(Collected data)
--------------------------------------------------
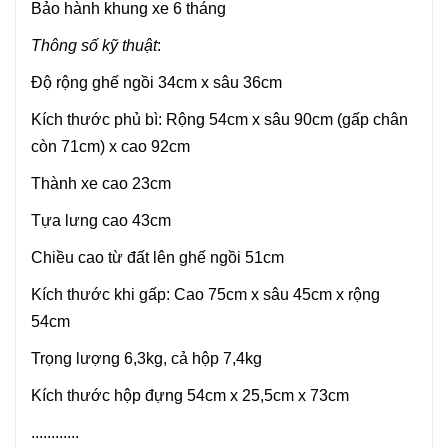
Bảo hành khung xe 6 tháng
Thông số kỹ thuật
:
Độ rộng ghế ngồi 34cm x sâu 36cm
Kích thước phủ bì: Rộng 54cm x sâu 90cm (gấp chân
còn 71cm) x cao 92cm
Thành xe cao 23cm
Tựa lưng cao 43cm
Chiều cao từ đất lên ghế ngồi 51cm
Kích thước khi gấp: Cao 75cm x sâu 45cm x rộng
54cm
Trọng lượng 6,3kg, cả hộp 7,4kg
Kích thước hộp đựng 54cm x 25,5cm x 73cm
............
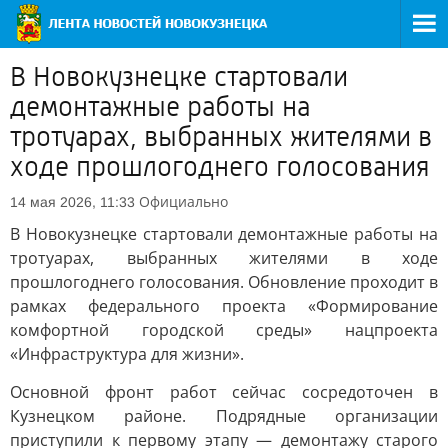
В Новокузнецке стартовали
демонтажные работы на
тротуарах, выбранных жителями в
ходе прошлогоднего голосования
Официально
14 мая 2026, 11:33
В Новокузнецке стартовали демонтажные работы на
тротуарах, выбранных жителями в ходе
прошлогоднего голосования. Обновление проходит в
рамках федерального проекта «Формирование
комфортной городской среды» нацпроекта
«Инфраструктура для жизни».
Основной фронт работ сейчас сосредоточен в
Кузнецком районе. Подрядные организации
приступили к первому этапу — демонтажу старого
--------------------------------------------------
§ Task brief
Tally the lines of the entries above that hold the word "работы"; the number is the whole answer.

§ Solution
2